Oh look, it’s a Neverendum. Who could have predicted that the SNP (and the wider Yes movement) would treat defeat in the independence referendum as just a temporary set-back? Well, some people did. Here’s a thing from April:
55-45 will now be reckoned a decent result [for Unionists] but it’s not an outcome that will settle the matter. Not even for a generation.
Of course, during the campaign itself the Nationalists had to pretend that a No vote would put the question of independence to bed for a generation. They were kidding and anyone who chose to believe assurances that the SNP had no desire for a Neverendum is guilty of egregious gullibility.
Because without independence what is the SNP for? What else binds its disparate parts together? What else settles all other arguments? What else justifies any number of sacrifices and compromises in pursuit of the ultimate prize?
The Nationalists gather in Perth for their annual conference today and, far from being downcast, they are in rampant form. Pound for pound – or, rather, per capita – the SNP is now the largest political party in Britain. Indeed, it’s the only one that can plausibly claim to be a mass organisation. That’s quite something.

========================================================================

*Requests*
a. Quote the SNP article between "Oh look, it’s" and "of egregious gullibility.", inclusive.
b. In the SNP article, where are the Nationalists gathering for their annual conference?
c. Carry the SNP article on past its last sentence.
The listing after the SNP article is separate material.

========================================================================

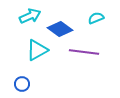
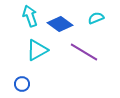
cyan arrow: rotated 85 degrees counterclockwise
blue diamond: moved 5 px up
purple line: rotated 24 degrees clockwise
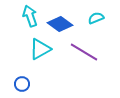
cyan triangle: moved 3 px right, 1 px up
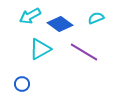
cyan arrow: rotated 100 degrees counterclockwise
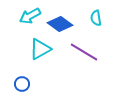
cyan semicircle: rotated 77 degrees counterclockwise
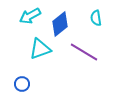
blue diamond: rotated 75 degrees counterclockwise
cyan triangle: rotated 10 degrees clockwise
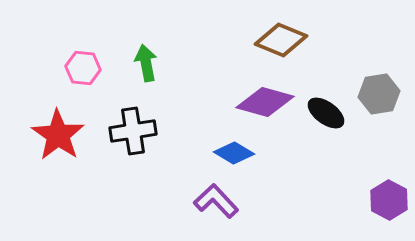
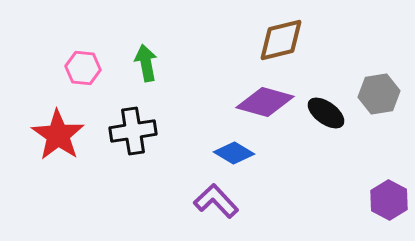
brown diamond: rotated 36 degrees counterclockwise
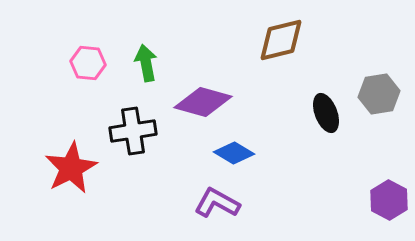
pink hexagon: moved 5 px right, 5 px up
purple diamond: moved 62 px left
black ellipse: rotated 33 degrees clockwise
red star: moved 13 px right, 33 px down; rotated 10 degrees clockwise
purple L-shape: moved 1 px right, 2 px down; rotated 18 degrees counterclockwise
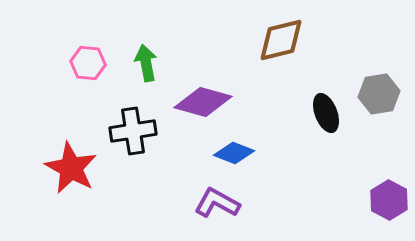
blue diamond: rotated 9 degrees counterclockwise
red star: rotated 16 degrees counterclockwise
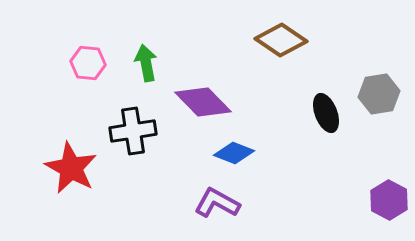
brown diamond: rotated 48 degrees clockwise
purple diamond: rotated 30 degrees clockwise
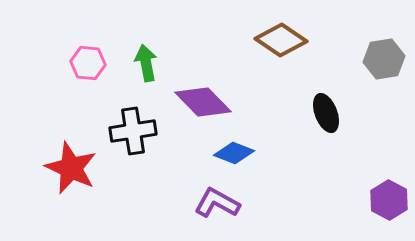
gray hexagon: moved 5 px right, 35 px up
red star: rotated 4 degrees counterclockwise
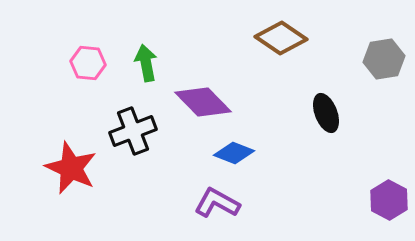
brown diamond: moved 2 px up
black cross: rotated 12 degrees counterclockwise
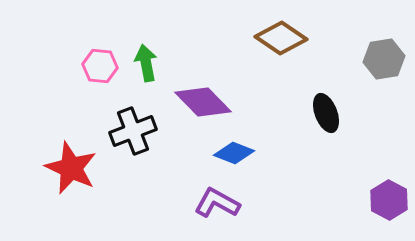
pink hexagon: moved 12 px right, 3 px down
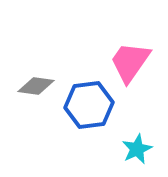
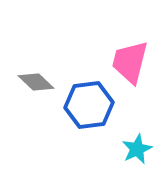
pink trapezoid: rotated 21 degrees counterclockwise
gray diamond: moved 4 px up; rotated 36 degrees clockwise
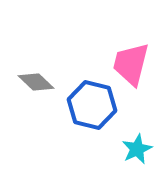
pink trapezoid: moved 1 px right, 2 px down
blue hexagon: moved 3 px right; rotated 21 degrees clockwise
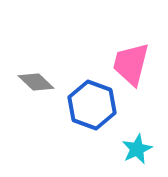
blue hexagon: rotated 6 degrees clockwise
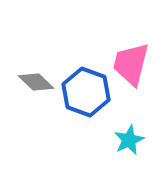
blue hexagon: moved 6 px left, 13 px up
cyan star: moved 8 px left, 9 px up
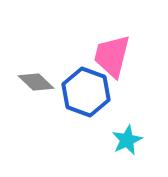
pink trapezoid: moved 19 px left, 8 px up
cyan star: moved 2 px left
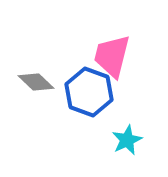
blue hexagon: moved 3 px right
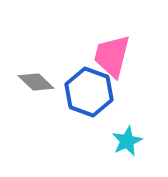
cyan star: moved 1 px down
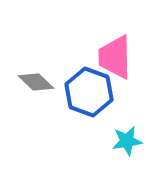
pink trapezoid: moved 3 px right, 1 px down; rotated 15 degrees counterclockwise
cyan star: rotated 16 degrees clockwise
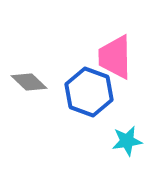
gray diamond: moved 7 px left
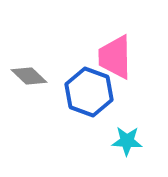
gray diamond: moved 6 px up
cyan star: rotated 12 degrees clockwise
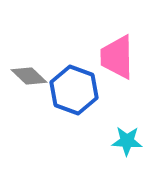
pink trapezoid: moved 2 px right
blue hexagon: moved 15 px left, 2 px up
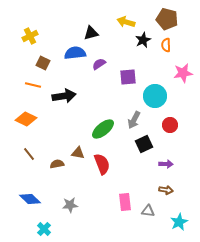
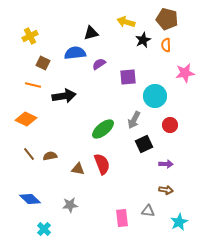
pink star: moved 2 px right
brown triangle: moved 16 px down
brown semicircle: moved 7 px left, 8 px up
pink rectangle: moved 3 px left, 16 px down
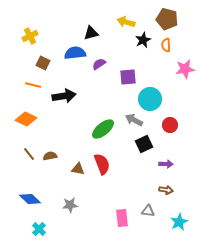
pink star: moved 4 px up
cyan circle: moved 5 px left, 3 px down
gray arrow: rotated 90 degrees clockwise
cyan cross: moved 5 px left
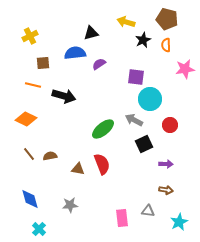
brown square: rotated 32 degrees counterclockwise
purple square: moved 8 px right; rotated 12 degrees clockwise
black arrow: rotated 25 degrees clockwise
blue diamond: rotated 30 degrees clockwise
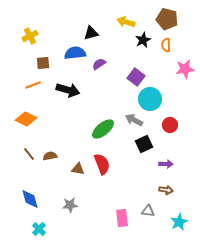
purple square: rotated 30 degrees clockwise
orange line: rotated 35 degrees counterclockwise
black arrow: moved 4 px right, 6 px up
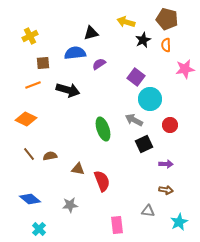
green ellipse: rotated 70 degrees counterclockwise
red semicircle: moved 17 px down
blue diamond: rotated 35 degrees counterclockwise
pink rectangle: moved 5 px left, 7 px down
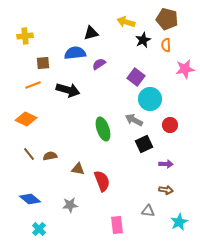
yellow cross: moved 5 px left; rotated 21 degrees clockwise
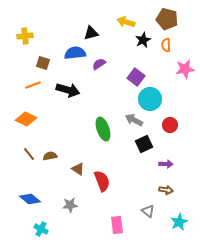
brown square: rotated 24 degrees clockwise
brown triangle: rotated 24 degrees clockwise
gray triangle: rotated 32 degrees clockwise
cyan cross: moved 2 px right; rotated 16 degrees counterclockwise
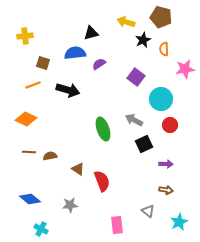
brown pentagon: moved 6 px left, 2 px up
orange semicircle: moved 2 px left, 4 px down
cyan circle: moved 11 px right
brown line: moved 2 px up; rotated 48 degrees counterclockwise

========================================================================

*Answers for this exercise*
a.
Oh look, it’s a Neverendum. Who could have predicted that the SNP (and the wider Yes movement) would treat defeat in the independence referendum as just a temporary set-back? Well, some people did. Here’s a thing from April:
55-45 will now be reckoned a decent result [for Unionists] but it’s not an outcome that will settle the matter. Not even for a generation.
Of course, during the campaign itself the Nationalists had to pretend that a No vote would put the question of independence to bed for a generation. They were kidding and anyone who chose to believe assurances that the SNP had no desire for a Neverendum is guilty of egregious gullibility.

b. Perth

c.
The kind of thing that makes one wonder if – just perhaps – next year’s election in Scotland could produce results of the kind seen in Ireland in 1918. John Redmond’s Home Rule bill was passed in 1914 but its implementation delayed by the First World War. Then there was the small matter of Easter 1916 and, most importantly, the British authorities’ cack-handed response to Pearse’s provocation. It all helped to ruin the Irish Parliamentary Party. They lost 61 seats in 1918 as Sinn Fein won a landslide victory in southern Ireland, gaining 67 seats and winning almost 47 percent of the vote.
At the moment – and, sure, it’s just at the moment – the polls suggest the SNP will achieve comparable results in Scotland next year. Once upon a time the party insisted that winning a majority of Westminster seats would constitute a mandate for independence. If that is no longer the case – simply because the referendum has set a precedent – it is also true that it is hard to imagine circumstances in which the party would not reckon another Holyrood majority in 2016 would be justification enough for another referendum. At the very least, the new membership will expect this.
In other words, a generation now lasts about three years.
It need not even be an SNP majority either, merely a majority of MSPs. The Greens and, perhaps, the Socialists will be represented in the next parliament and might lead little encouragement to endorse another referendum. And if Holyrood wants another referendum can Westminster really deny it?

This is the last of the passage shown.